* INSTRUCTIONS FOR THE TASK: Can you find every line in the rows below that contains the string "region", matching case exactly, and copy each of those lines?

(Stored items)
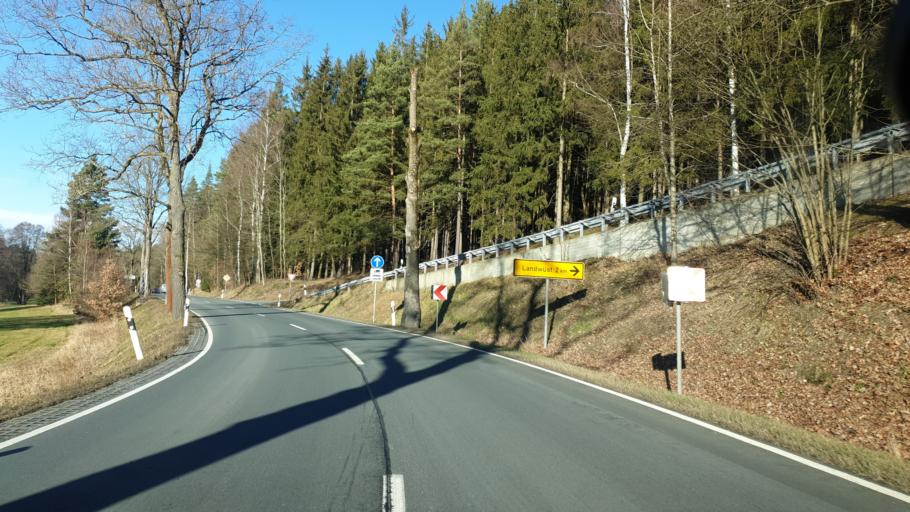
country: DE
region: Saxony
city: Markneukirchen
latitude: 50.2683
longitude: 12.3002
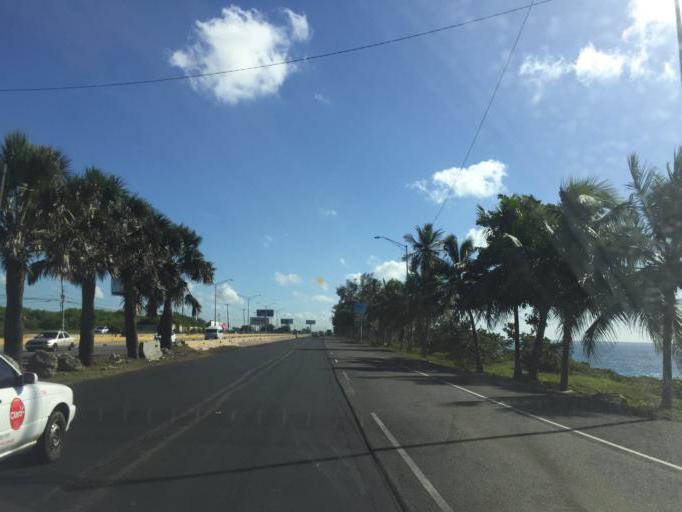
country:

--

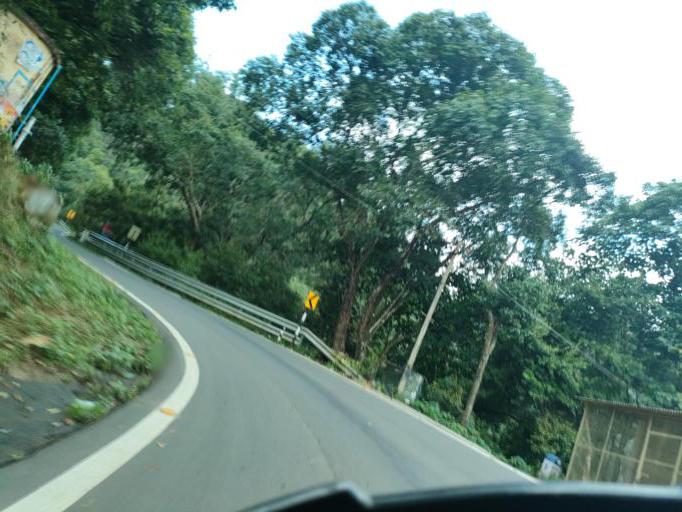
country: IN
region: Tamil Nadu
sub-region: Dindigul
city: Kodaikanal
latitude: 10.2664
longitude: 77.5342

...

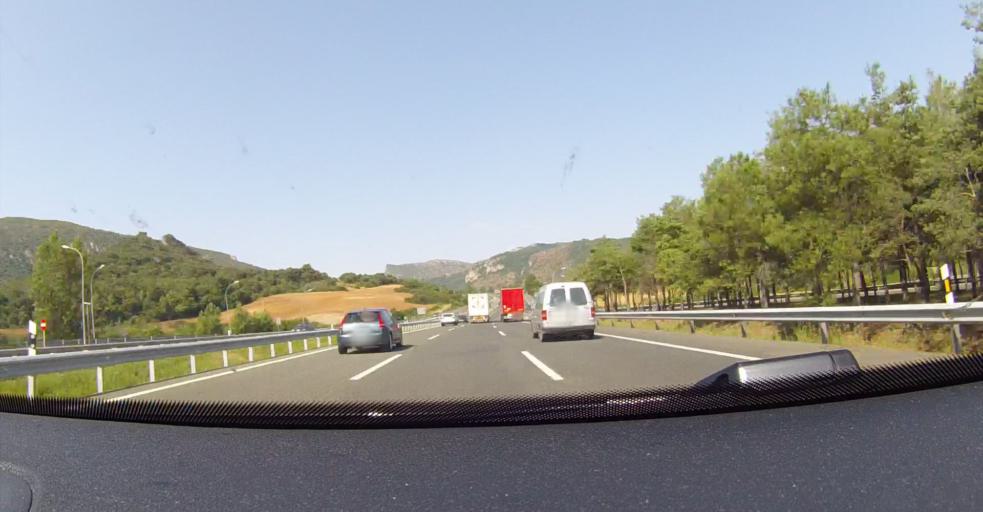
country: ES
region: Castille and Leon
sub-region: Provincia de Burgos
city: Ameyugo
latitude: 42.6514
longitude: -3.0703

* RESULT BELOW:
region: Saxony
region: Tamil Nadu
sub-region: Dindigul
region: Castille and Leon
sub-region: Provincia de Burgos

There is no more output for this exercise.